Each Ingest pipeline has a name that can be specified by the sender of the logs (in this case, the Docker log driver) in case they want the logs to be transformed by it.

Grok log entries in Elasticsearch

The text message of a log entry can be parsed by an ingest pipeline with a Grok processor. According to Wikipedia, the term "grok" was coined by the American writer Robert A. Heinlein, and it roughly means "to understand intuitively". In a nutshell, Grok processors can be configured with regex-like patterns to capture interesting parts of a text content.

To create my pattern I was relying on the Online Grok Pattern Debugger Tool which helped me interactively come up with the proper expression. Otherwise if something is broken in the pipeline, you can see it in the client side, in this case, by investigating the logs of the Docker driver.
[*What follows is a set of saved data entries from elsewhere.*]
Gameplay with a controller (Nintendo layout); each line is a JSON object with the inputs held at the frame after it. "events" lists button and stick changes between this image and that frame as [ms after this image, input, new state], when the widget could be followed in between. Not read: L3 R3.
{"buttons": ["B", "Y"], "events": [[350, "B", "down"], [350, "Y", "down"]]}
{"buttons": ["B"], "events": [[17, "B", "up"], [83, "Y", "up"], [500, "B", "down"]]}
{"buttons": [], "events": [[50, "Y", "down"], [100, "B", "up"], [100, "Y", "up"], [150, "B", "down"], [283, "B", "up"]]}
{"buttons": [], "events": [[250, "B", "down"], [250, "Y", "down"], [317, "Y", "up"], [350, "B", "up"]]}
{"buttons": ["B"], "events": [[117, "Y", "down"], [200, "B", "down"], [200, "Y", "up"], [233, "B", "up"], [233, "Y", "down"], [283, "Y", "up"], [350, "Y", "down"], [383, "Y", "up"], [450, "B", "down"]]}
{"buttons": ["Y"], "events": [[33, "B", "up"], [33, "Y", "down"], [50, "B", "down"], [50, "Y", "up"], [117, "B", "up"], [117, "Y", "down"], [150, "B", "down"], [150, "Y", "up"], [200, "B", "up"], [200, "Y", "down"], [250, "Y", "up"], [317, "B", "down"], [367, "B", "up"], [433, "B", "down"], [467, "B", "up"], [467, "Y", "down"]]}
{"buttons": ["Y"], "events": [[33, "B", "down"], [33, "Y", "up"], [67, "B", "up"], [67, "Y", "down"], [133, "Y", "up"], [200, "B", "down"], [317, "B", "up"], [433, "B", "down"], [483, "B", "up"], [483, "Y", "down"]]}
After some trial and error I came up with the following pattern to grok the log produced by a default Spring Boot application:

^%{TIMESTAMP_ISO8601:timestamp} +%{DATA:level} +%{NUMBER:pid} +--- +\[ *%{DATA:thread} *\] +%{DATA:class} +: +%{DATA:messagecontent}$

Finally, the container has to be started with an extra parameter to tell the log driver to use this pipeline: --log-opt pipeline="parse_spring_log". After this the different parts of the log entry can be observed individually, opening up the possibility to filter and group entries based on those values.

The payload is now parsed, and the fields can be individually observed.

Produce JSON log entries in the application

Another way to go is to produce log messages that are easier to parse. For this, I used the LogstashEncoder by adding a custom logback-spring.xml configuration to the Spring Boot application:

<?xml version="1.0" encoding="UTF-8"?>
<configuration>
  <appender name="logstashAppender" class="ch.qos.logback.core.ConsoleAppender">
    <encoder class="net.logstash.logback.encoder.LogstashEncoder"/>
  </appender>
  <root level="INFO">
    <appender-ref ref="logstashAppender"/>
  </root>
</configuration>

After this change, the application's log will change and it will emit JSON documents similar to these ones:

{"@timestamp":"2021-05-04T21:21:44.003+02:00","@version":"1","message":"This is a sample INFO message","logger_name":"elklogstashexample.elkexample.MyController","thread_name":"http-nio-8080-exec-1","level":"INFO","level_value":20000}

However, by default these messages are still interpreted as blobs of plain text by default. To solve this issue we have to create and use an Ingest pipeline, but this time with a JSON Processor.

Summary

By the end of this post the Spring Boot application and the Elastic Stack is happily dealing with the logs on our local machine, ready to be customized with dashboards and alerting to turn this data into information.

June 1, 2021
In this article